- **Exercise**
What is needed is an exact copy of every record below.

- **Data entries**
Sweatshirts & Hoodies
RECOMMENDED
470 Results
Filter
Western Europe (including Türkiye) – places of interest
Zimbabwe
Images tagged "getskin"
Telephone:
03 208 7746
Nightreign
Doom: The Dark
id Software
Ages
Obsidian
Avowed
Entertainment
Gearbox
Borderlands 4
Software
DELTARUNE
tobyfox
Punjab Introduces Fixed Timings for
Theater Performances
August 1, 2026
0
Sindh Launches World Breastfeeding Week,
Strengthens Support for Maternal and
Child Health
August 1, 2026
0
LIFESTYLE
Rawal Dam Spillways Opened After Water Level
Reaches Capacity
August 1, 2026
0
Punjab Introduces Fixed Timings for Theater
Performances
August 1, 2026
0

- **Answer to this exercise**
Sweatshirts & Hoodies
RECOMMENDED
470 Results
Filter
Western Europe (including Türkiye) – places of interest
Zimbabwe
Images tagged "getskin"
Telephone:
03 208 7746
Nightreign
Doom: The Dark
id Software
Ages
Obsidian
Avowed
Entertainment
Gearbox
Borderlands 4
Software
DELTARUNE
tobyfox
Punjab Introduces Fixed Timings for
Theater Performances
August 1, 2026
0
Sindh Launches World Breastfeeding Week,
Strengthens Support for Maternal and
Child Health
August 1, 2026
0
LIFESTYLE
Rawal Dam Spillways Opened After Water Level
Reaches Capacity
August 1, 2026
0
Punjab Introduces Fixed Timings for Theater
Performances
August 1, 2026
0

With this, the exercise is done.